Construction at College Hill Mansion puts events on hold

Published On: Sep 28 2012 06:16:36 PM HST   Updated On: Sep 29 2012 08:53:29 AM HST

For the second time in as many years, taxpayers money is going to renovate what was designated as the UH President’s residence.

A long list of repairs is underway at College Hill.

It includes a new roof, windows and gutters, along with the installation of solar panel. solar water heaters and siding as well as plumbing and electrical work.

The base contract is $680,000 but the amount could exceed that if there are unforeseen problems.

But it wasn't too long ago that the university had crews working on the porte cochere, the back lanai and the guest cottage.

Two years ago UH spent close to a half a million on repairing termite damage.

The work included repairs on the main house and in an adjacent cottage.

Crews replaced the wood floors in the dining and living rooms, as well as a few doors They also had to shore up the lanai floor.

That was on top of more than a million dollars of construction that was spent under Evan Dobelle, the president at the time when he lived in the home,

UH student Michael Honda thinks the administration's priorities are in the wrong place.

He doesn’t see the money going toward improving student learning conditions.

Honda wishes work could go toward better labs in the arts and sciences and for fixing bathrooms which he sees as basic.

"How about just a little bit money to clean up a bathroom or two?
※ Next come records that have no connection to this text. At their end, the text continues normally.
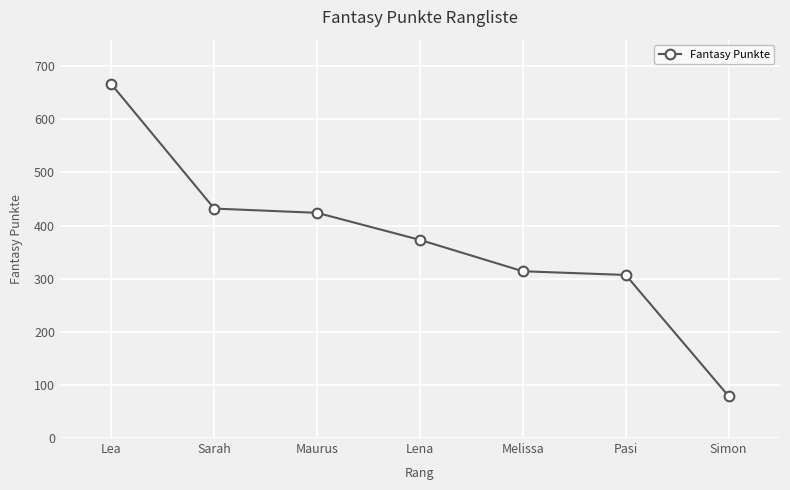

What is the difference between the maximum and minimum values?

587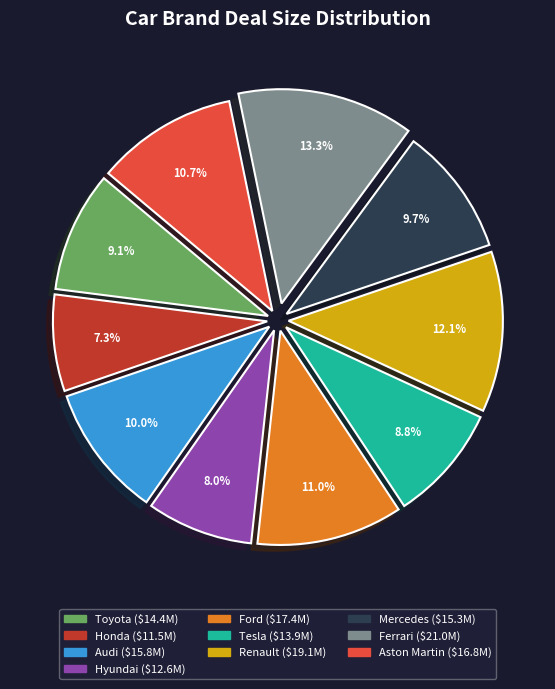

Is it true that Aston Martin is 1% of the pie?

False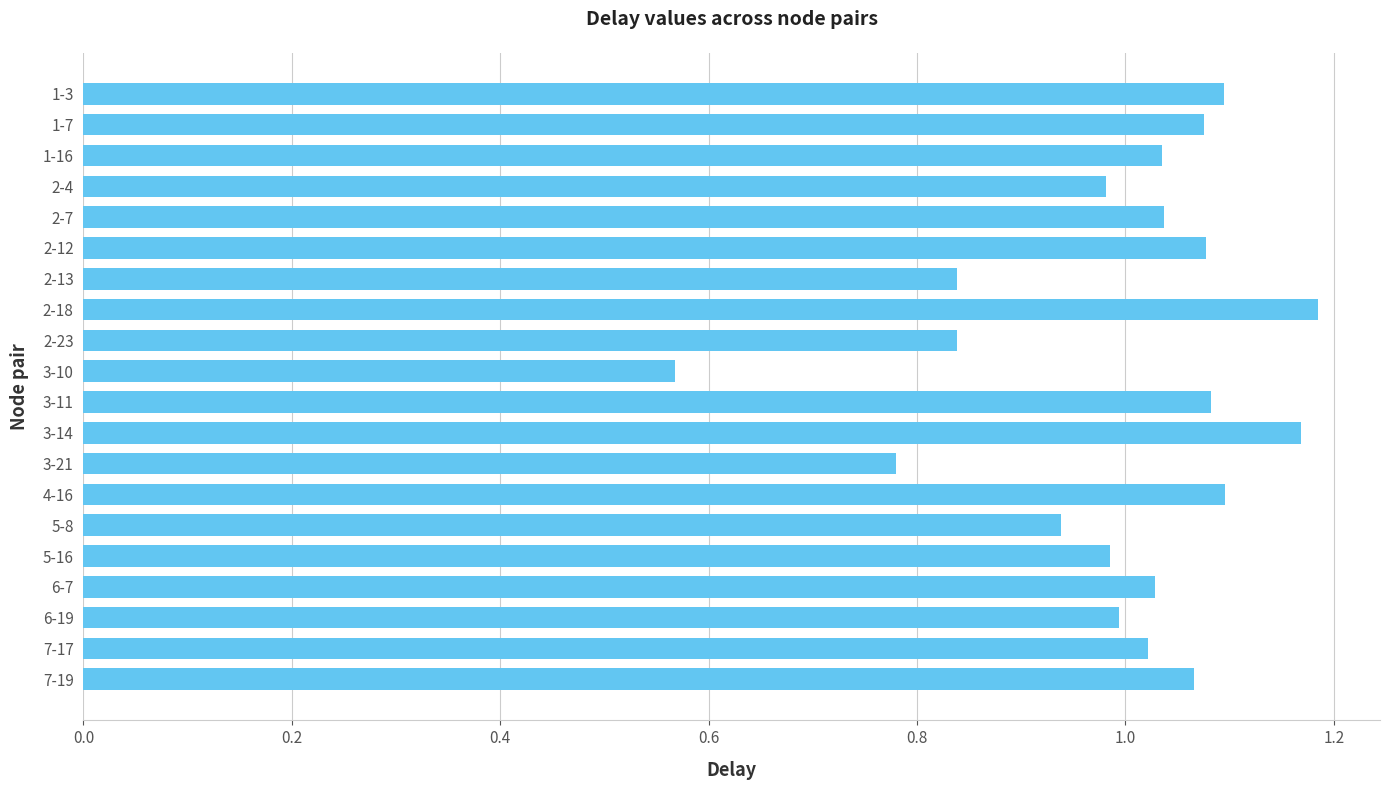

What is the label of the 7th bar from the top?

2-13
Actually, I've been in bathrooms where there is no soap and toilet paper," said Honda.

Freshman Chelsea Cobb said she was shocked at the conditions in her first class on the first day of school in Miller Hall, where 40 students were crammed into a tiny room with no Internet and a broken air conditioner.

"I am not a princess. I am from Ewa, I can handle a fan. And there was no wiggle room, I am trying to take notes and am bumping the kid next to me, and I am like, 'I am so sorry,'" said Cobb.

Cobb said her instructor actually cancelled class for a week until the university found a new room.

UH President M.R.C. Greenwood broke tradition by opting not to live in at College Hill when she was hired.

She opted to rent a luxury apartment at the Waikiki Watermark with the $60,000 housing allowance that UH regents approved.

For the last two years, the Manoa mansion has been used for meetings and receptions.

Now, those are on hold while the construction work is underway.